No need for Trump to clear his brain. We’ve got candidates who have been clear, consistent conservatives for their entire public lives. Notably Ted Cruz. So I’ll stay with him rather than go with someone who flip-flops before, during and surely after the primary.
The way Obamacare is structured, both men and women are required to insure each others health problems. That makea all policies unnecessarily more expensive.
The single biggest improvement Trump or anyone can make in healthcare is to allow people to buy a policy which fits their needs. Young people under 35 should be OK to buy catastrophic only coverage insurance.
Heritage Foundation was absolutely correct. Every one must have at a minimum a catastrophic health problem insurance.
You may be OK for the poorer citizens to have no health coverage, but I am not so heartless. If their incomes are zero to small, my taxes can pay for their subsidies for catastrophic insurance.
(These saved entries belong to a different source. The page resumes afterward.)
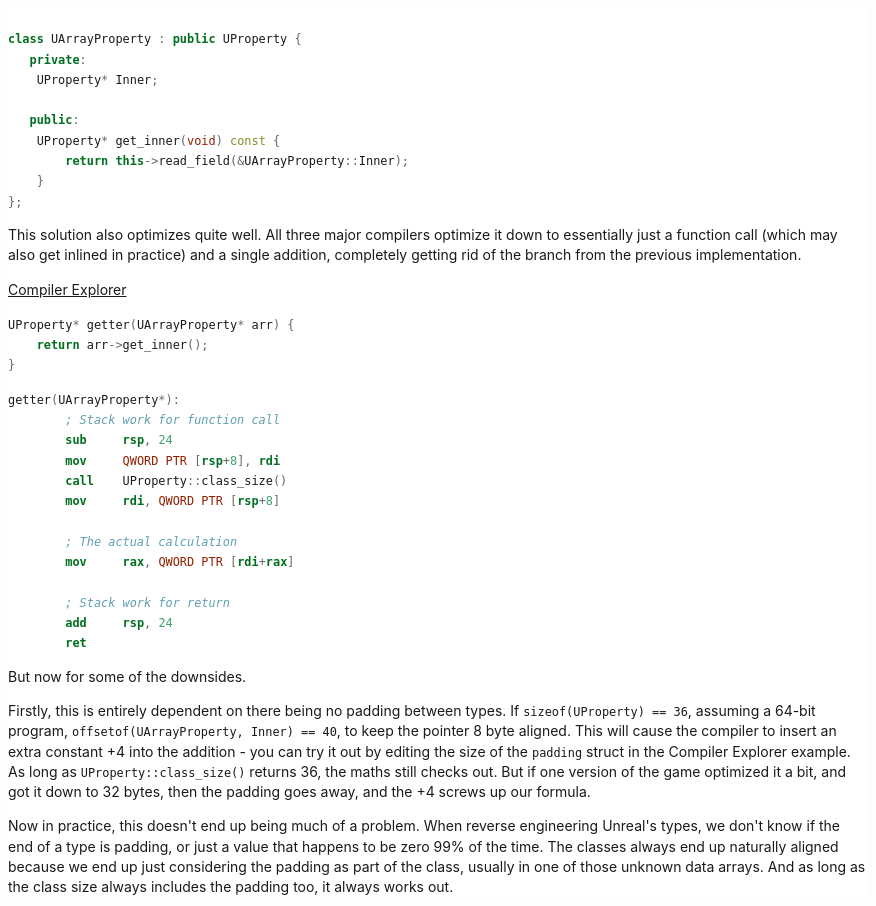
 ```cpp

class UArrayProperty : public UProperty {
   private:
    UProperty* Inner;

   public:
    UProperty* get_inner(void) const {
        return this->read_field(&UArrayProperty::Inner);
    }
};
```

This solution also optimizes quite well. All three major compilers optimize it down to essentially
just a function call (which may also get inlined in practice) and a single addition, completely
getting rid of the branch from the previous implementation.

[Compiler Explorer][CE01]

[CE01]: https://godbolt.org/#g:!((g:!((g:!((h:codeEditor,i:(filename:'1',fontScale:14,fontUsePx:'0',j:1,lang:c%2B%2B,selection:(endColumn:3,endLineNumber:35,positionColumn:1,positionLineNumber:27,selectionStartColumn:3,selectionStartLineNumber:35,startColumn:1,startLineNumber:27),source:'%23include+%3Ccstdint%3E%0A%23include+%3Ccstddef%3E%0A%0Ausing+std::uint8_t%3B%0Ausing+std::uint32_t%3B%0Ausing+std::size_t%3B%0A%0Aclass+UProperty+%7B%0A+++private:%0A++++uint8_t+padding%5B32%5D%3B%0A%0A++++static+size_t+class_size()%3B%0A%0A+++protected:%0A++++template+%3Ctypename+PropertyType,+typename+FieldType%3E%0A++++FieldType+read_field(FieldType+PropertyType::*field)+const+%7B%0A++++++++ptrdiff_t+offset+%3D+UProperty::class_size(void)+-+sizeof(UProperty)%3B%0A%0A++++++++auto+as_derived+%3D+reinterpret_cast%3Cconst+PropertyType*%3E(this)%3B%0A++++++++auto+field_ptr+%3D+%26(as_derived-%3E*field)%3B%0A%0A++++++++auto+adjusted_ptr+%3D+reinterpret_cast%3Cuintptr_t%3E(field_ptr)+%2B+offset%3B%0A++++++++return+*reinterpret_cast%3CFieldType*%3E(adjusted_ptr)%3B%0A++++%7D%0A%7D%3B%0A%0Aclass+UArrayProperty+:+public+UProperty+%7B%0A+++private:%0A++++UProperty*+Inner%3B%0A%0A+++public:%0A++++UProperty*+get_inner(void)+const+%7B%0A++++++++return+this-%3Eread_field(%26UArrayProperty::Inner)%3B%0A++++%7D%0A%7D%3B%0A%0AUProperty*+getter(UArrayProperty*+arr)+%7B%0A++++return+arr-%3Eget_inner()%3B%0A%7D'),l:'5',n:'0',o:'C%2B%2B+source+%231',t:'0')),k:50,l:'4',n:'0',o:'',s:0,t:'0'),(g:!((h:compiler,i:(compiler:gsnapshot,filters:(b:'0',binary:'1',binaryObject:'1',commentOnly:'0',debugCalls:'1',demangle:'0',directives:'0',execute:'1',intel:'0',libraryCode:'0',trim:'1',verboseDemangling:'0'),flagsViewOpen:'1',fontScale:14,fontUsePx:'0',j:1,lang:c%2B%2B,libs:!(),options:'-O3',overrides:!(),selection:(endColumn:1,endLineNumber:1,positionColumn:1,positionLineNumber:1,selectionStartColumn:1,selectionStartLineNumber:1,startColumn:1,startLineNumber:1),source:1),l:'5',n:'0',o:'+x86-64+gcc+(trunk)+(Editor+%231)',t:'0')),k:50,l:'4',n:'0',o:'',s:0,t:'0')),l:'2',n:'0',o:'',t:'0')),version:4

```cpp
UProperty* getter(UArrayProperty* arr) {
    return arr->get_inner();
}
```

```nasm
getter(UArrayProperty*):
        ; Stack work for function call
        sub     rsp, 24
        mov     QWORD PTR [rsp+8], rdi
        call    UProperty::class_size()
        mov     rdi, QWORD PTR [rsp+8]
        
        ; The actual calculation
        mov     rax, QWORD PTR [rdi+rax]
        
        ; Stack work for return
        add     rsp, 24
        ret
```

But now for some of the downsides.

Firstly, this is entirely dependent on there being no padding between types. If
`sizeof(UProperty) == 36`, assuming a 64-bit program, `offsetof(UArrayProperty, Inner) == 40`, to
keep the pointer 8 byte aligned. This will cause the compiler to insert an extra constant +4 into
the addition - you can try it out by editing the size of the `padding` struct in the Compiler
Explorer example. As long as `UProperty::class_size()` returns 36, the maths still checks out. But
if one version of the game optimized it a bit, and got it down to 32 bytes, then the padding goes
away, and the +4 screws up our formula.

Now in practice, this doesn't end up being much of a problem. When reverse engineering Unreal's
types, we don't know if the end of a type is padding, or just a value that happens to be zero 99% of
the time. The classes always end up naturally aligned because we end up just considering the padding
as part of the class, usually in one of those unknown data arrays. And as long as the class size
always includes the padding too, it always works out.
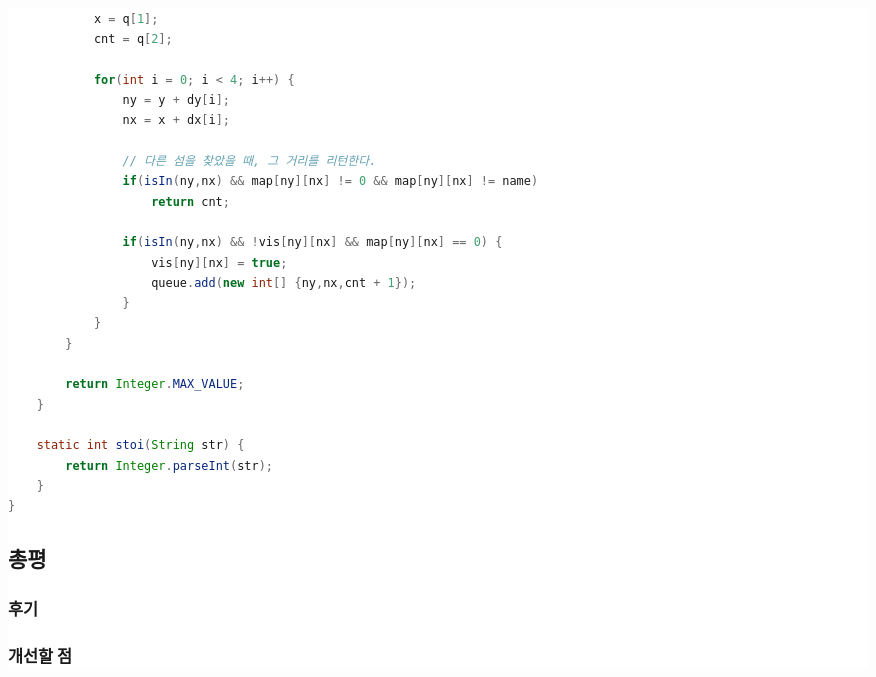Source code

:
 ```java
			x = q[1];
			cnt = q[2];
			
			for(int i = 0; i < 4; i++) {
				ny = y + dy[i];
				nx = x + dx[i];
				
				// 다른 섬을 찾았을 때, 그 거리를 리턴한다.
				if(isIn(ny,nx) && map[ny][nx] != 0 && map[ny][nx] != name)
					return cnt;
				
				if(isIn(ny,nx) && !vis[ny][nx] && map[ny][nx] == 0) {
					vis[ny][nx] = true;
					queue.add(new int[] {ny,nx,cnt + 1});
				}
			}
		}
		
		return Integer.MAX_VALUE;
	}
	
	static int stoi(String str) {
    	return Integer.parseInt(str);
    }
}
```

## 총평

### 후기

### 개선할 점


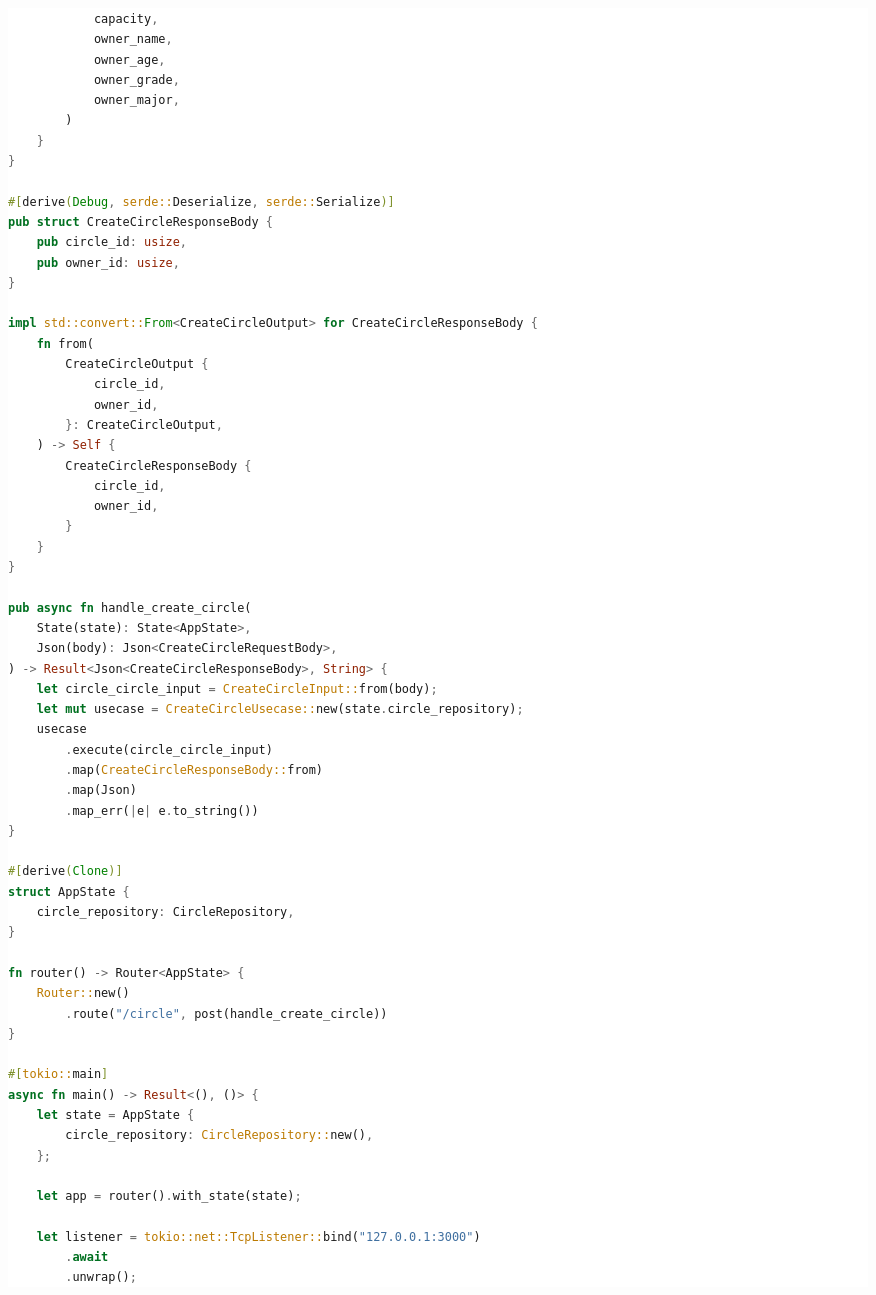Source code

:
 ```Rust
            capacity,
            owner_name,
            owner_age,
            owner_grade,
            owner_major,
        )
    }
}

#[derive(Debug, serde::Deserialize, serde::Serialize)]
pub struct CreateCircleResponseBody {
    pub circle_id: usize,
    pub owner_id: usize,
}

impl std::convert::From<CreateCircleOutput> for CreateCircleResponseBody {
    fn from(
        CreateCircleOutput {
            circle_id,
            owner_id,
        }: CreateCircleOutput,
    ) -> Self {
        CreateCircleResponseBody {
            circle_id,
            owner_id,
        }
    }
}

pub async fn handle_create_circle(
    State(state): State<AppState>,
    Json(body): Json<CreateCircleRequestBody>,
) -> Result<Json<CreateCircleResponseBody>, String> {
    let circle_circle_input = CreateCircleInput::from(body);
    let mut usecase = CreateCircleUsecase::new(state.circle_repository);
    usecase
        .execute(circle_circle_input)
        .map(CreateCircleResponseBody::from)
        .map(Json)
        .map_err(|e| e.to_string())
}

#[derive(Clone)]
struct AppState {
    circle_repository: CircleRepository,
}

fn router() -> Router<AppState> {
    Router::new()
        .route("/circle", post(handle_create_circle))
}

#[tokio::main]
async fn main() -> Result<(), ()> {
    let state = AppState {
        circle_repository: CircleRepository::new(),
    };

    let app = router().with_state(state);

    let listener = tokio::net::TcpListener::bind("127.0.0.1:3000")
        .await
        .unwrap();
```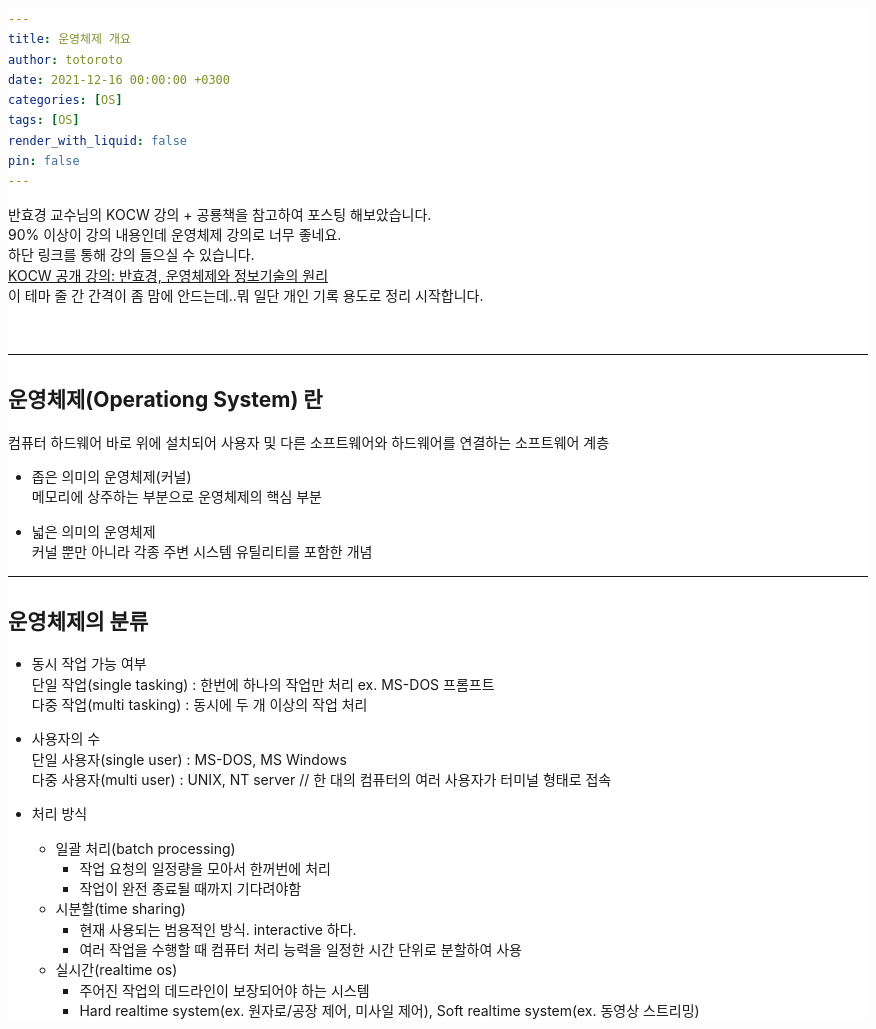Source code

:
```yaml
---
title: 운영체제 개요
author: totoroto
date: 2021-12-16 00:00:00 +0300
categories: [OS]
tags: [OS]
render_with_liquid: false
pin: false
---
```


반효경 교수님의 KOCW 강의 + 공룡책을 참고하여 포스팅 해보았습니다.   
90% 이상이 강의 내용인데 운영체제 강의로 너무 좋네요.   
하단 링크를 통해 강의 들으실 수 있습니다.   
[KOCW 공개 강의: 반효경, 운영체제와 정보기술의 원리](http://www.kocw.net/home/cview.do?cid=4b9cd4c7178db077)    
이 테마 줄 간 간격이 좀 맘에 안드는데..뭐 일단 개인 기록 용도로 정리 시작합니다.

<br/>

---

## 운영체제(Operationg System) 란

컴퓨터 하드웨어 바로 위에 설치되어 사용자 및 다른 소프트웨어와 하드웨어를 연결하는 소프트웨어 계층

- 좁은 의미의 운영체제(커널)    
    메모리에 상주하는 부분으로 운영체제의 핵심 부분

- 넓은 의미의 운영체제  
    커널 뿐만 아니라 각종 주변 시스템 유틸리티를 포함한 개념

---

## 운영체제의 분류

- 동시 작업 가능 여부   
    단일 작업(single tasking) : 한번에 하나의 작업만 처리    ex. MS-DOS 프롬프트    
    다중 작업(multi tasking) : 동시에 두 개 이상의 작업 처리

- 사용자의 수   
    단일 사용자(single user) : MS-DOS, MS Windows   
    다중 사용자(multi user) : UNIX, NT server // 한 대의 컴퓨터의 여러 사용자가 터미널 형태로 접속

- 처리 방식
    - 일괄 처리(batch processing)
        - 작업 요청의 일정량을 모아서 한꺼번에 처리
        - 작업이 완전 종료될 때까지 기다려야함
    - 시분할(time sharing)
        - 현재 사용되는 범용적인 방식. interactive 하다.
        - 여러 작업을 수행할 때 컴퓨터 처리 능력을 일정한 시간 단위로 분할하여 사용
    - 실시간(realtime os)
        - 주어진 작업의 데드라인이 보장되어야 하는 시스템
        - Hard realtime system(ex. 원자로/공장 제어, 미사일 제어),
          Soft realtime system(ex. 동영상 스트리밍)
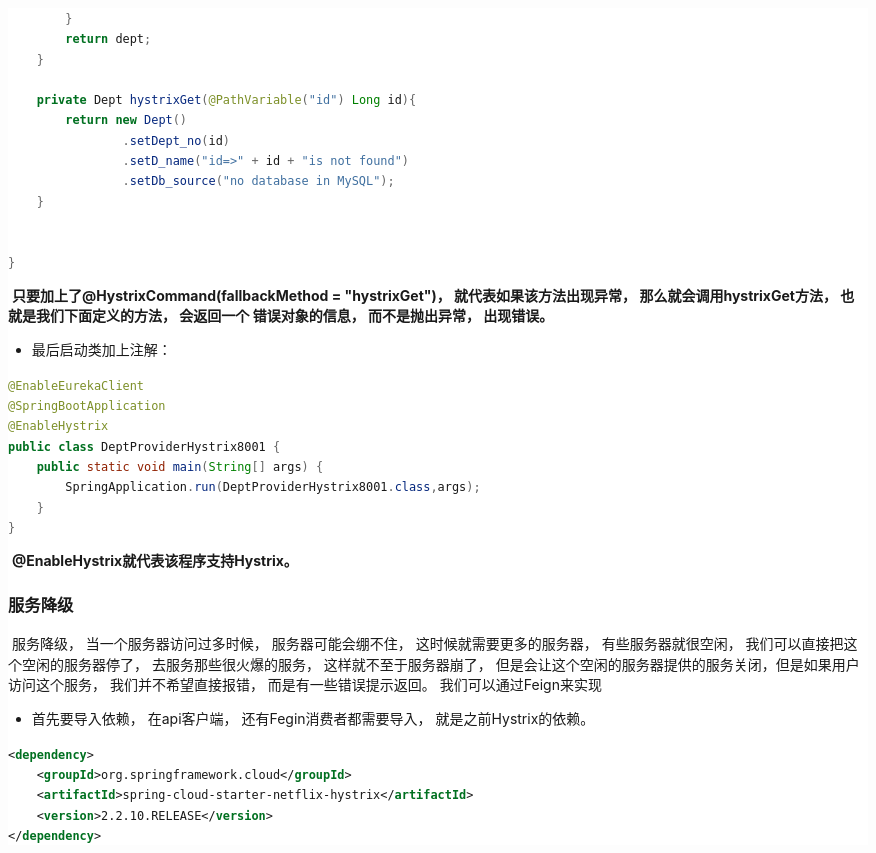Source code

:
 ```java
        }
        return dept;
    }

    private Dept hystrixGet(@PathVariable("id") Long id){
        return new Dept()
                .setDept_no(id)
                .setD_name("id=>" + id + "is not found")
                .setDb_source("no database in MySQL");
    }


}

```



​		**只要加上了@HystrixCommand(fallbackMethod = "hystrixGet")， 就代表如果该方法出现异常， 那么就会调用hystrixGet方法， 也就是我们下面定义的方法， 会返回一个 错误对象的信息， 而不是抛出异常， 出现错误。**



- 最后启动类加上注解：

```java
@EnableEurekaClient
@SpringBootApplication
@EnableHystrix
public class DeptProviderHystrix8001 {
    public static void main(String[] args) {
        SpringApplication.run(DeptProviderHystrix8001.class,args);
    }
}

```



​		**@EnableHystrix就代表该程序支持Hystrix。**





### 服务降级



​		服务降级， 当一个服务器访问过多时候， 服务器可能会绷不住， 这时候就需要更多的服务器， 有些服务器就很空闲， 我们可以直接把这个空闲的服务器停了， 去服务那些很火爆的服务， 这样就不至于服务器崩了， 但是会让这个空闲的服务器提供的服务关闭，但是如果用户访问这个服务， 我们并不希望直接报错， 而是有一些错误提示返回。 我们可以通过Feign来实现



- 首先要导入依赖， 在api客户端， 还有Fegin消费者都需要导入， 就是之前Hystrix的依赖。

```xml
<dependency>
    <groupId>org.springframework.cloud</groupId>
    <artifactId>spring-cloud-starter-netflix-hystrix</artifactId>
    <version>2.2.10.RELEASE</version>
</dependency>
```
But I don’t blame Donald really. Trump will Trump. He is what he is. I blame his Trumpster supporters who are willing to rally around an anti-intellectual populist who is not even a conservative all because they are “raging at the system”.
I find it bizarre the FR Trump bash caucus gets whipped into a fury by every comment he makes yet gives Rubio a pass on his Gang of Eight treason.
Rubio the snake is laying the grass right now totally free to sell his shinola without push back. Why is that?
Maybe I should forget about Donald Trump if that is his attitude. Planned Parenthood is an evil organization that was started based on an evil premise. It was fortified in 1973 by 7 men with a twisted agenda.
It this is what Trump is all about, I think I’ll forget about him.